Пётр оживился, подобрел лицом, но всё же прервал Остермана:

— Врёшь небось сгоряча?

— Нет, нет, — замахал руками, запротестовал Остерман. В разговор вступил Яков Вилимович Брюс:

— Ну, ежели самую малость. Барон Лилиенштедт действительно растерялся.

Пётр оборотил лицо к Брюсу. Якова Вилимовича он выделял среди придворных и мнение его ценил.

— А как ты думаешь, — спросил царь Брюса, — королева напугается нашего флота?

— Королева? — переспросил Брюс, наклонил голову набок. — То дело большое, — сказал, — надо думать.

— Так вот и думай, — потянулся к нему через стол Пётр, — думай!

— Королева-то напугается, — сказал после молчания Брюс, — но вот как бы и других не напугать. — Он поднял лицо и взглянул в глаза Петра: — Об том след размыслить.

— Кого, кого имеешь в виду? Короля Георга?

— И его тоже, — сказал Брюс, — здесь всё надобно взвесить. Как бы вместе с королевой нам наших союзников не напугать.

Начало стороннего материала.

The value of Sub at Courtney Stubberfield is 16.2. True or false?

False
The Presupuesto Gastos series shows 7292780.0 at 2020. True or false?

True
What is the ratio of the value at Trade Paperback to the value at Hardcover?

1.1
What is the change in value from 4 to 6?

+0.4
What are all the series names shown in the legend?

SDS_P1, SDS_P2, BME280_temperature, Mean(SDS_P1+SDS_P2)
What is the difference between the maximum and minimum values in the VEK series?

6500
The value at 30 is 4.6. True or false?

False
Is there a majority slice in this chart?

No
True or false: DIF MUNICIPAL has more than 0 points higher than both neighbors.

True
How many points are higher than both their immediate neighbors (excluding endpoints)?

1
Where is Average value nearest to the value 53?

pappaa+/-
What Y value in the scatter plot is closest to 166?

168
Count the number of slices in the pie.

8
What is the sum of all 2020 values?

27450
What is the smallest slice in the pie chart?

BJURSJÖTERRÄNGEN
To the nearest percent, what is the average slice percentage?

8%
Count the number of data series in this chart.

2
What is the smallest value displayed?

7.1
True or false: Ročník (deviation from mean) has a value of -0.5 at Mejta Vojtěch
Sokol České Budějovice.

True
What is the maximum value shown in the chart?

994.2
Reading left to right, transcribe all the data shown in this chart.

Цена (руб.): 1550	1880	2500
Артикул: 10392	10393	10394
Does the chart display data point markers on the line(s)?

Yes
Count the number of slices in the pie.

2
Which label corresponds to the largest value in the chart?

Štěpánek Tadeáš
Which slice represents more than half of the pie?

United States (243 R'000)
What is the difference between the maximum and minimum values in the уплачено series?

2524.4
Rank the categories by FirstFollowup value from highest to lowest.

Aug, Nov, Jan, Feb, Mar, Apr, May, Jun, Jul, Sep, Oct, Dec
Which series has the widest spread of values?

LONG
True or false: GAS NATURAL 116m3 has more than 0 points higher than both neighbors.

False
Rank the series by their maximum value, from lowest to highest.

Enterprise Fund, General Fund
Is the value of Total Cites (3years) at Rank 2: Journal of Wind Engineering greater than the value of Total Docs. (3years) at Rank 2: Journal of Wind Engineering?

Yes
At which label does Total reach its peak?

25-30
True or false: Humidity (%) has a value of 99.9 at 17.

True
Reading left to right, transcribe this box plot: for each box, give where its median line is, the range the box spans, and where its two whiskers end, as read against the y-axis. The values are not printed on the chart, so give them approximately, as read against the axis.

— Союзников… — протянул Пётр, прикрыл глаза пальцами упёртой локтем в стол руки и повторил: — Союзников…

Много было в его голосе: и горечь, и разочарование, и обида.

Все смотрели на царя. А Пётр хотя вот и дважды сказал «союзники», но о них в сей миг не думал.

…Этой зимой в Москве случился пожар. Деревянная столица горела часто, но в этот раз запылала так, что выгорел, почитай, весь город. И посады выгорели. Ветер был сильный, да и загорелась Москва в середине ночи, пока очухались — половина города была в огне. Людей било летящими головнями, калечило раскатывающимися брёвнами изб.

Царь приехал в Москву на третий день после случившегося. Ветер завивал чёрный пепел в улицах. Вместо изб громоздились кучи обгорелых брёвен. Дорогу перебежала опалённая, с голой спиной, собака. Царь велел повернуть к Кремлю. А как въехали на взгорок к Василию Блаженному, Пётр увидел вороха узлов, коробьев, горы каких-то тряпок, море голов. Это были погорельцы. Царь вылез из возка у припорошённых чёрным снежком ступенек храма. К Петру потянулись руки. Поднялся вой. Царь привык, что жили и в Москве, и в других российских городах и весях в великой нужде, но здесь и у него в груди захолонуло.

Безумные бабьи глаза, оборванные мужичьи бороды, обожжённые лица, спёкшаяся кровь в волосах, рты, распятые в крике… Пётр попятился на ступеньку выше. За ним полезли на карачках, хватали за полы. Он отступил ещё…

И сейчас, сидя перед дипломатами, он видел эти оборванные бороды, распятые в крике рты. Пальцы, закрывавшие глаза, собрались в кулак, и Пётр вгвоздил его в стол. Звякнув, свалился со стола штоф, раскатились оловянные стаканчики. Царь вскочил со стула, пробежал по каюте, давя стаканчики каблуками ботфорт. Все молчали. Знали — в такую минуту Пётр может и зуботычиной наградить. С минуту было только и слышно прерывистое, с хрипами дыхание Петра. Но об увиденном в мыслях царь не сказал. Оборотился так, что заскрипело под каблуками, к Петру Андреевичу, крикнул:

— А ты об том, что он говорит, — ткнул пальцем в Брюса, — думал?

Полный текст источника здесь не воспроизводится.